:: Material provided ::

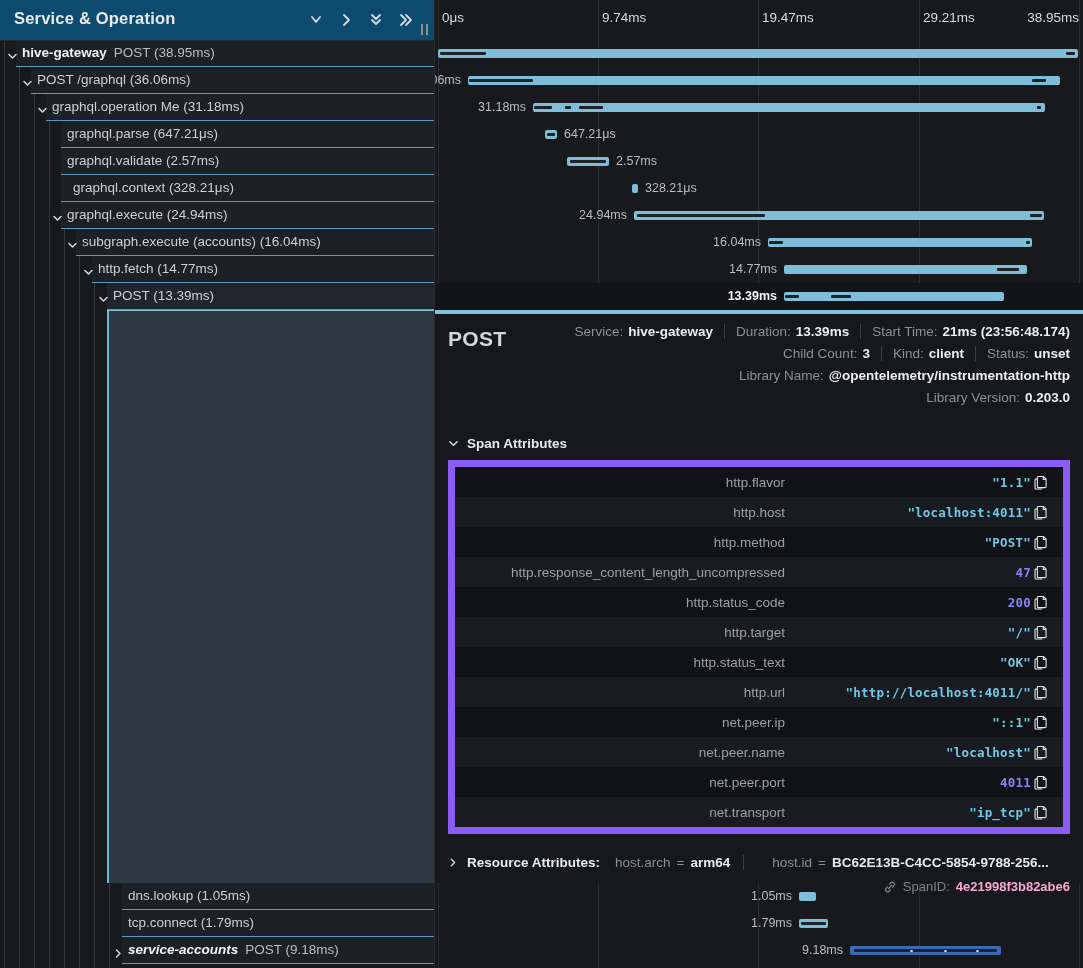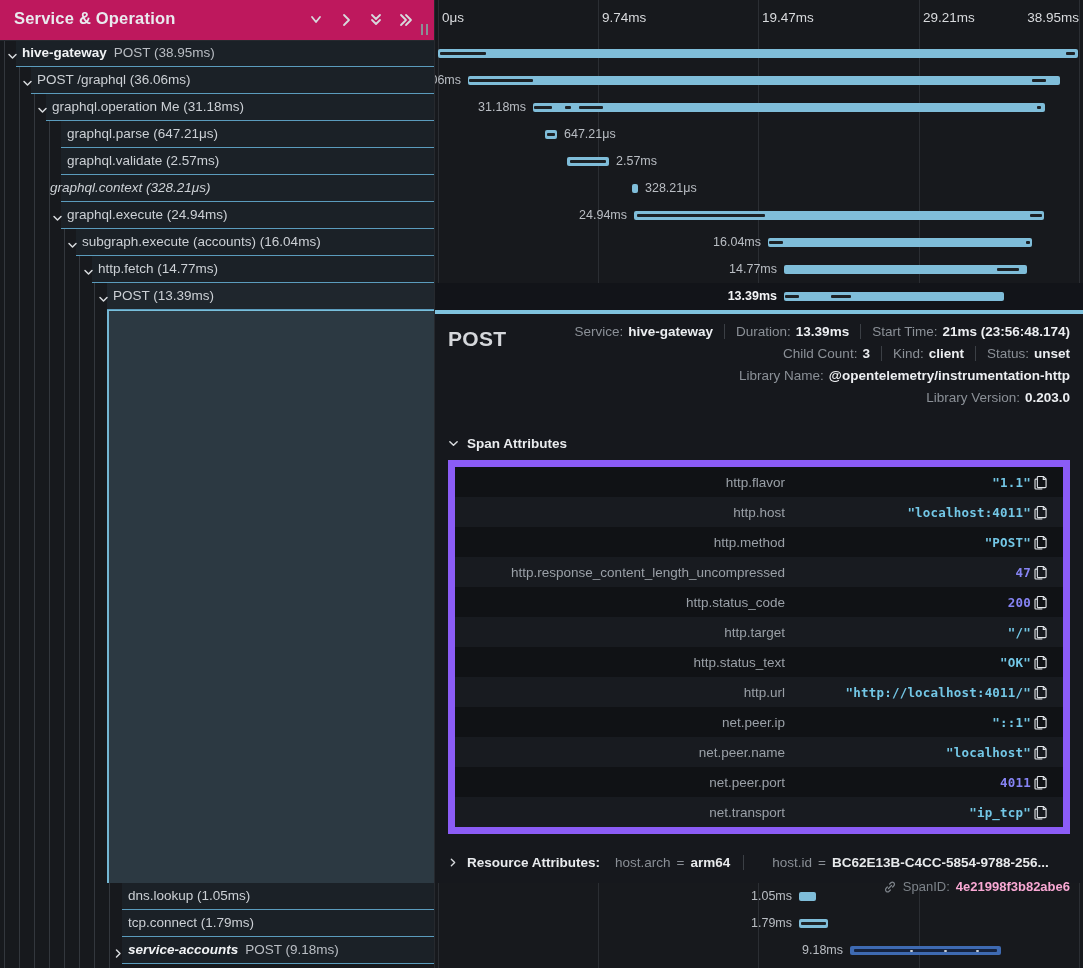--- a/index.html
+++ b/index.html
@@ -2,21 +2,21 @@
 <html><head>
 <meta charset="utf-8">
 <style>
   html,body{margin:0;padding:0;background:#0e1013;}
   .app{position:relative;width:1083px;height:968px;background:#17191d;overflow:hidden;
        font-family:"Liberation Sans",sans-serif;color:#ccd0d5;}
   
   .left{position:absolute;left:0;top:0;width:434px;height:100%;}
   .guides{position:absolute;left:0;top:40px;bottom:0;width:119px;
           background:repeating-linear-gradient(90deg,transparent 0 4px,#33373d 4px 5px,transparent 5px 15px);}
-  .lh{position:absolute;top:0;left:0;width:434px;height:40px;background:#be185d;border-bottom:1px solid #26292e;z-index:2;}
+  .lh{position:absolute;top:0;left:0;width:434px;height:40px;background:#0c4a6e;border-bottom:1px solid #26292e;z-index:2;}
   .lh-title{position:absolute;left:14px;top:9px;font-size:16.5px;font-weight:700;color:#e9eaee;letter-spacing:.2px;}
   .hicon{position:absolute;top:13px;width:16px;height:14px;cursor:pointer;}
   .lh-handle{position:absolute;left:421px;top:24px;height:11px;width:3px;
              border-left:2px solid #8a8f96;border-right:2px solid #8a8f96;cursor:col-resize;}
   .rows{position:absolute;left:0;width:434px;z-index:1;}
   .trow{position:absolute;left:0;height:27px;width:434px;overflow:hidden;cursor:pointer;}
   .trow .fill{position:absolute;top:0;bottom:0;right:0;background:#1b2127;border-bottom:1px solid #5b9cbd;box-sizing:border-box;}
   .trow.sel .fill{background:#1f262d;}
   .tx{position:absolute;top:5px;font-size:13.5px;color:#ccd0d5;white-space:nowrap;}
   .tx .svc{font-weight:700;color:#f0f2f4;}
@@ -128,21 +128,21 @@
         <div class="trow" style="top: 81px;">
           <div class="fill" style="left: 61px;"></div>
           <span class="tx" style="left: 67px;">graphql.parse (647.21μs)</span>
         </div>
         <div class="trow" style="top: 108px;">
           <div class="fill" style="left: 61px;"></div>
           <span class="tx" style="left: 67px;">graphql.validate (2.57ms)</span>
         </div>
         <div class="trow" style="top: 135px;">
           <div class="fill" style="left: 61px;"></div>
-          <span class="tx" style="left: 50px; font-style: italic;">graphql.context (328.21μs)</span>
+          <span class="tx" style="left: 73px;">graphql.context (328.21μs)</span>
         </div>
         <div class="trow" style="top: 162px;">
           <div class="fill" style="left: 61px;"></div>
           <span class="tchev" style="left: 52px;"><svg width="11" height="11" viewBox="0 0 11 11">
               <polyline points="2,3.5 5.5,7 9,3.5" fill="none" stroke="#d7dadd" stroke-width="1.5" stroke-linecap="round" stroke-linejoin="round"></polyline>
             </svg></span>
           <span class="tx" style="left: 67px;">graphql.execute (24.94ms)</span>
         </div>
         <div class="trow" style="top: 189px;">
           <div class="fill" style="left: 76px;"></div>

:: Requirement ::
Scan the lines above for the word "bottom". Return each one that has it.

:: Completed task ::
   .guides{position:absolute;left:0;top:40px;bottom:0;width:119px;
-  .lh{position:absolute;top:0;left:0;width:434px;height:40px;background:#be185d;border-bottom:1px solid #26292e;z-index:2;}
+  .lh{position:absolute;top:0;left:0;width:434px;height:40px;background:#0c4a6e;border-bottom:1px solid #26292e;z-index:2;}
   .trow .fill{position:absolute;top:0;bottom:0;right:0;background:#1b2127;border-bottom:1px solid #5b9cbd;box-sizing:border-box;}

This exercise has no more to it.